Im ersten Teil des Buches wird die Geschichte aus der Sicht des jüngeren Bruders erzählt, was dazu führt, dass der Leser zunächst über vieles im Unklaren gelassen wird und ebenso wie die Familie vom Tod des Jungen ausgeht. Erst nach und nach – im zweiten Teil erzählt Scott die Begebenheiten aus seiner Sicht, bevor im dritten Teil auch Mitglieder der Vront eine Erzählerstimme bekommen – kommt es zur Klärung der Zusammenhänge, während sich die zum Teil brutalen Handlungsverwicklungen bis zum Schluss zuspitzen. Dieser Perspektivenwechsel, der die Narration maßgeblich mitbestimmt, verlangt einen nicht ganz ungeübten Leser. Die nicht übermäßig langen Kapitel sind jedoch durch Datierungen strukturiert, was helfen kann, den zeitlichen und dramaturgischen Überblick nicht zu verlieren. Zudem ist die Handlungsspannung mit all den Volten und Verwicklungen so hoch, dass sich das Buch, das sprachlich leicht zugänglich ist, zu einem Pageturner entwickelt. Auch typische jugendliche Themen wie Selbstfindung, Abgrenzung, Freundschaft sowie (eher am Rande) die Entwicklung einer Lovestory fungieren als Teil der Geschichte und sind für viele Jugendliche interessant. Die Dialoge wirken lebensnah, die Figurenzeichnung überzeugt ebenso wie auch die Figurenkonstellation insgesamt. Passend zum Setting gibt es geheimnisvolle Unbekannte, die Grenze zwischen Gegnern und Freunden scheint auf den ersten Blick nicht immer eindeutig. Daneben treten menschlich überzeugende Figuren, die den Helden – komme was wolle – zur Seite stehen. Trotz des nicht unbeträchtlichen Seitenumfangs eine packende Lektüre!

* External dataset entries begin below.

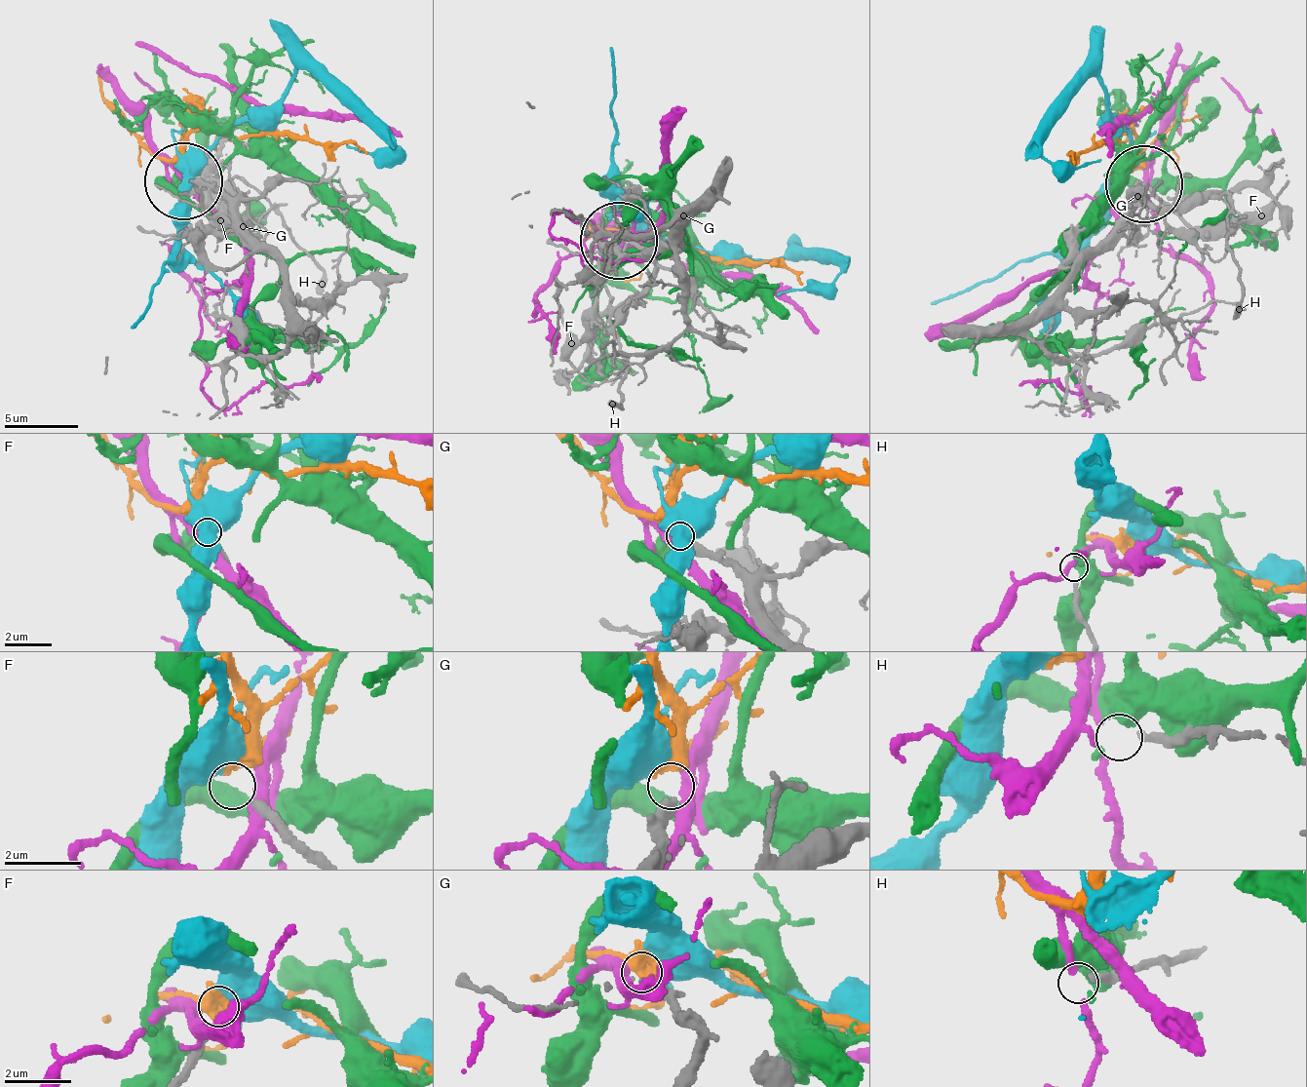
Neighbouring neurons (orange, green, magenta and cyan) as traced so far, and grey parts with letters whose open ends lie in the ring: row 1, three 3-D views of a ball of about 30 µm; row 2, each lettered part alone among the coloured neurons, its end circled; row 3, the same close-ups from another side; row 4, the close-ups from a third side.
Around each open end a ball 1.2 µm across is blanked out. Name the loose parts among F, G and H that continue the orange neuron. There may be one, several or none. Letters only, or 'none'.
G

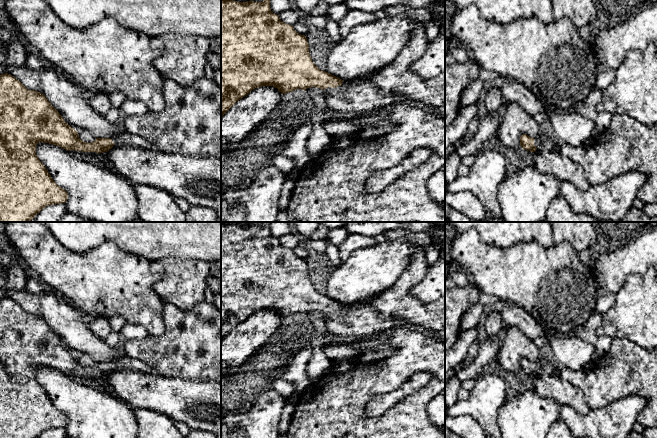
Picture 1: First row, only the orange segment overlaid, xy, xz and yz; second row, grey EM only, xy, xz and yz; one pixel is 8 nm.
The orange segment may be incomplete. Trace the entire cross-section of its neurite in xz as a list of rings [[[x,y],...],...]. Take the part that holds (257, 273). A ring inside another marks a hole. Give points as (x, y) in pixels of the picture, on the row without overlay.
[[[266,222],[262,226],[254,226],[254,225],[237,226],[233,224],[221,223],[221,342],[237,325],[239,325],[240,323],[248,319],[255,312],[259,312],[262,310],[273,310],[277,312],[278,315],[281,316],[282,318],[292,316],[296,313],[302,313],[305,315],[307,312],[311,312],[311,311],[320,312],[326,317],[325,326],[329,332],[331,332],[335,336],[339,336],[349,340],[359,340],[379,332],[384,332],[392,328],[406,327],[406,328],[418,329],[416,327],[409,325],[405,320],[398,320],[390,316],[386,316],[378,312],[375,312],[368,304],[355,303],[355,304],[343,305],[342,303],[328,296],[320,294],[312,285],[309,276],[309,268],[307,266],[306,260],[297,257],[294,254],[292,249],[282,246],[279,242],[279,239],[276,239],[271,235],[270,222]]]

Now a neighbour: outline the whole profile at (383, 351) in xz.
[[[380,345],[375,350],[372,350],[371,352],[364,354],[360,357],[361,361],[363,362],[372,362],[378,359],[384,359],[386,357],[392,356],[394,353],[396,353],[397,349],[389,346],[389,345]]]

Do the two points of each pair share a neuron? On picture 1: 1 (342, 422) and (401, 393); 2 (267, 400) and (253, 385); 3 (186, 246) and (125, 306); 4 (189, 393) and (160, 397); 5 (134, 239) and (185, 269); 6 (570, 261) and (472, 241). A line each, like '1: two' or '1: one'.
1: two
2: two
3: two
4: one
5: two
6: one

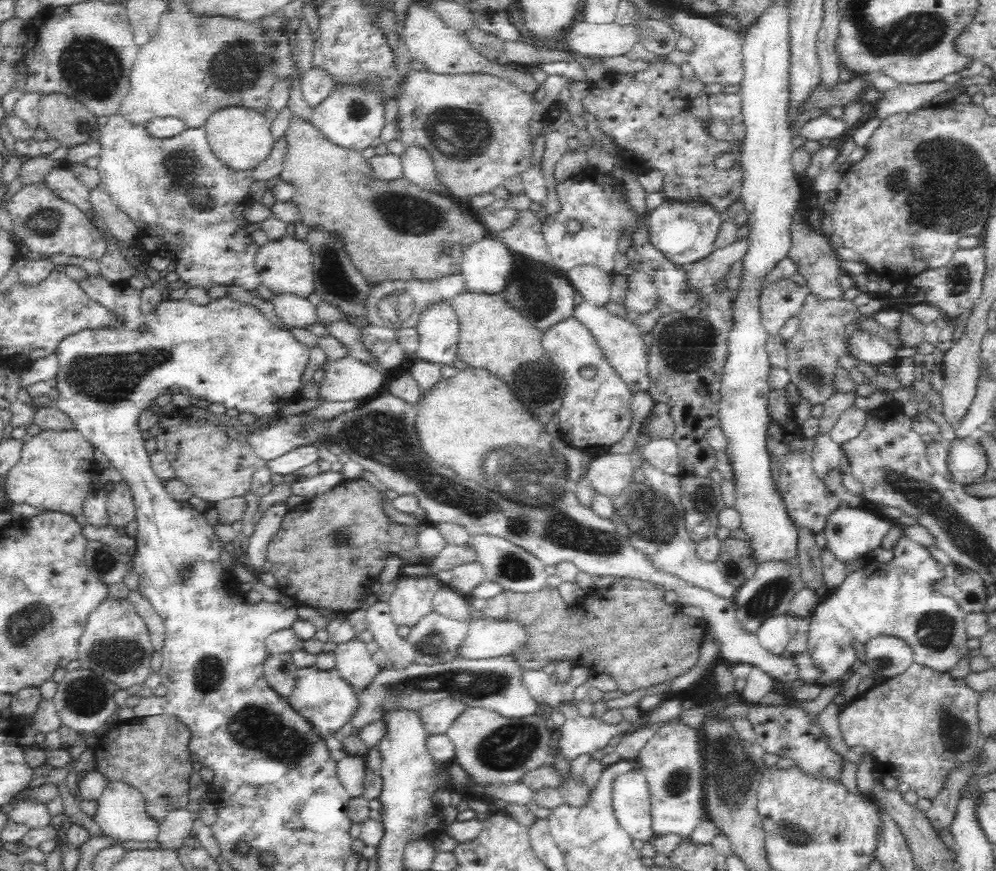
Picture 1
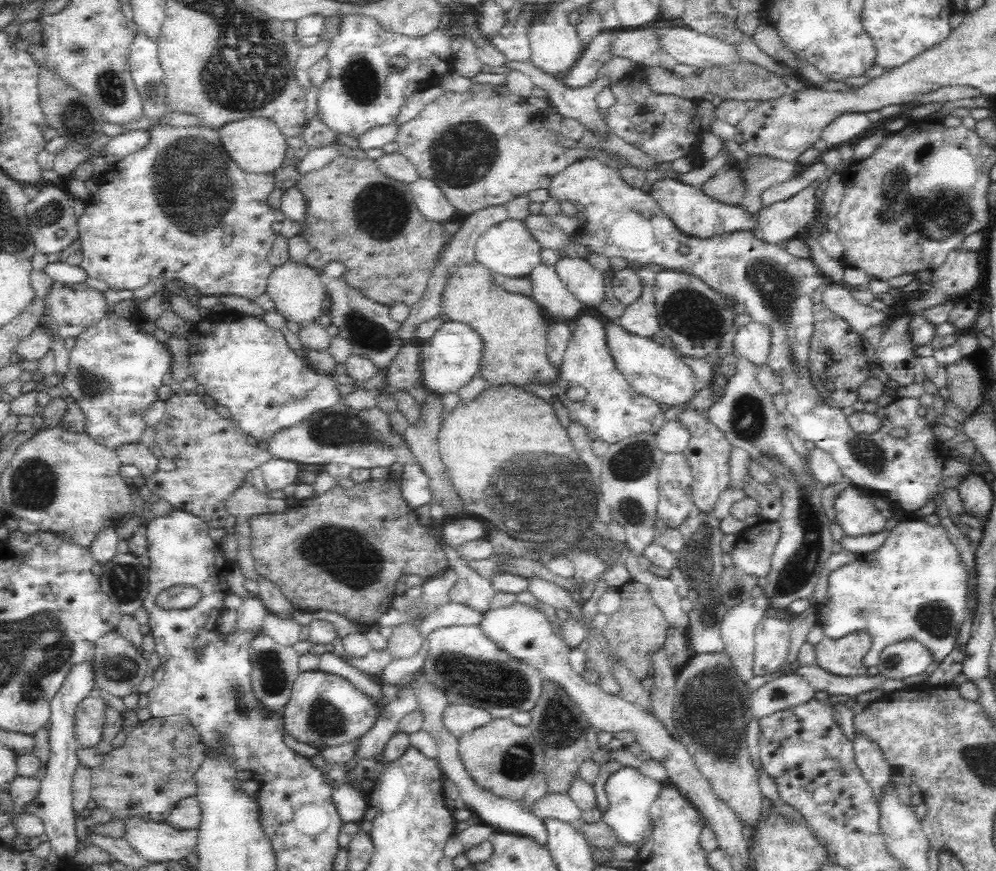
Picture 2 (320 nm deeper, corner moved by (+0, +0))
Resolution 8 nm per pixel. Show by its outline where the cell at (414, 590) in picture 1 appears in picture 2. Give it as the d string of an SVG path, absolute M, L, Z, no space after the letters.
M404 622L392 628L392 634L387 642L386 650L392 653L392 658L409 657L421 648L425 640L419 626L412 622Z

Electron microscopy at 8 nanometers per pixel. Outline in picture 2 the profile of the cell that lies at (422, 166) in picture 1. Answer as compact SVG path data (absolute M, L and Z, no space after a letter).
M418 177L416 180L408 183L416 206L424 217L445 222L454 216L456 209L448 201L448 197L440 190L436 181L430 178Z

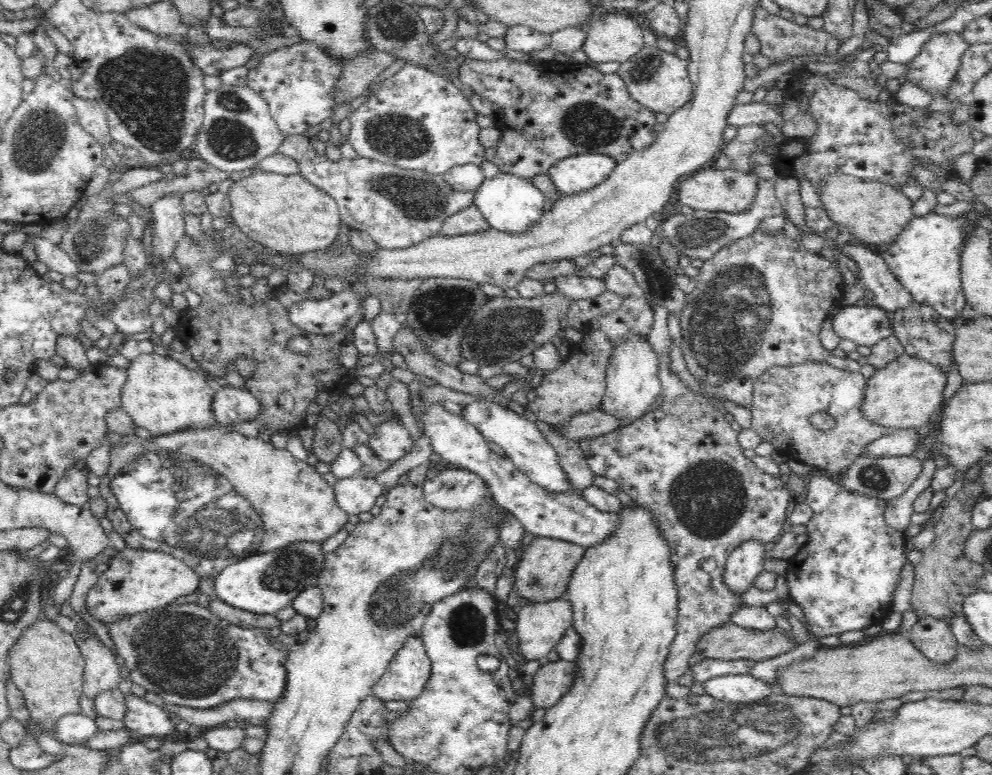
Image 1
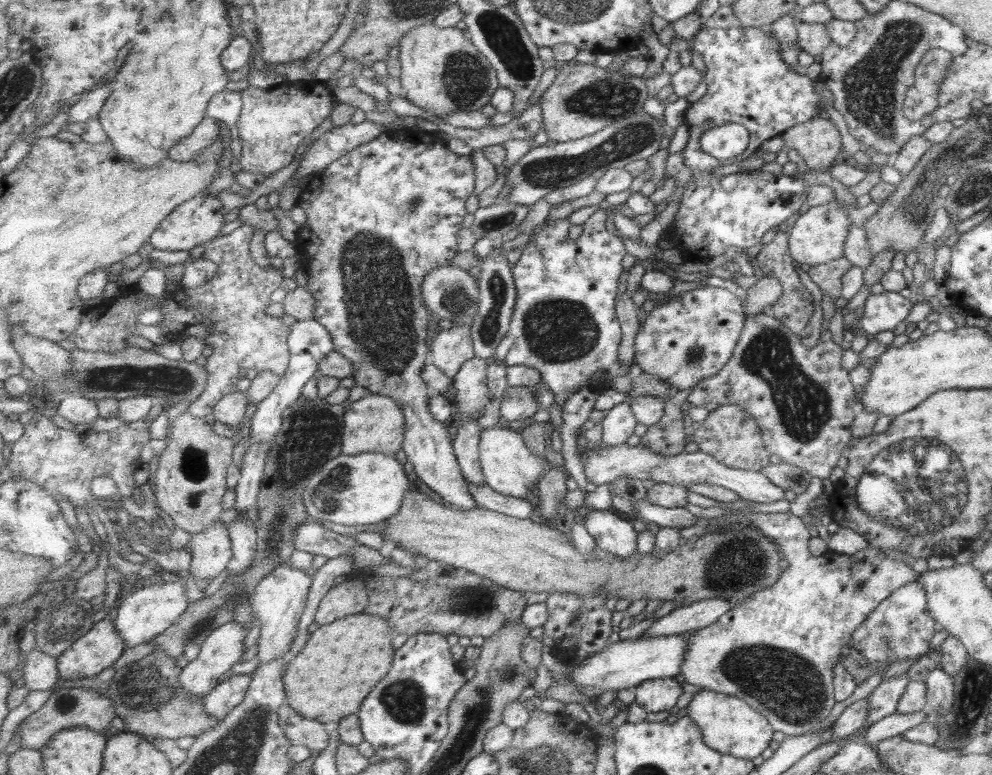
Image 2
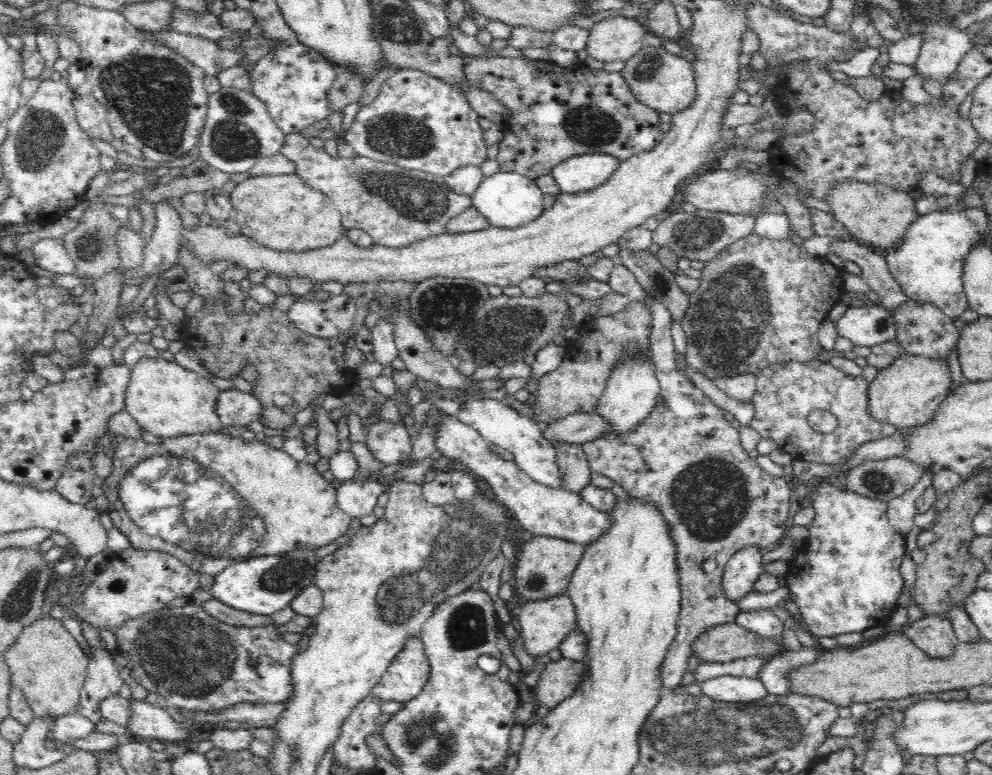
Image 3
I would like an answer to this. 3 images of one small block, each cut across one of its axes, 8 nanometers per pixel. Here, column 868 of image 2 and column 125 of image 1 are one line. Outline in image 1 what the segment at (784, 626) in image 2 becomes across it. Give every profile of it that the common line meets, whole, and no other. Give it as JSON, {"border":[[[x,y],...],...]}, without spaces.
{"border":[[[127,546],[118,551],[109,568],[88,591],[87,610],[100,622],[108,624],[114,618],[120,618],[120,614],[138,614],[162,608],[198,588],[198,573],[184,561],[157,550],[138,550]]]}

Das Buch sollte seinen Platz in thematischen Lesekisten zum Genre Dystopie finden; es eignet sich als Freizeitlektüre für mittelstarke Leser ebenso wie als gemeinsame Unterrichtslektüre. Als weitere Lektüreanregungungen sowie für die vergleichende Auseinandersetzung im Unterricht bieten sich z.B. Auszüge aus der Méto-Trilogie von Grevet, Opfer von Jesper Wung-Sung, Die Scanner oder Cleanland von Martin Schäuble an. Ab der 10. Jahrgangsstufe lässt sich Juli Zehs Corpus Delicti zum thematischen Vergleich heranziehen. Vorstellbar wäre im Zusammenhang der Lektüre von Vront auch projektorientierter und fächerübergreifender Unterricht, in dem die Schüler*innen aktuell brennende Themen aus verschiedenen fachlichen Perspektiven diskutieren und reflektieren lernen.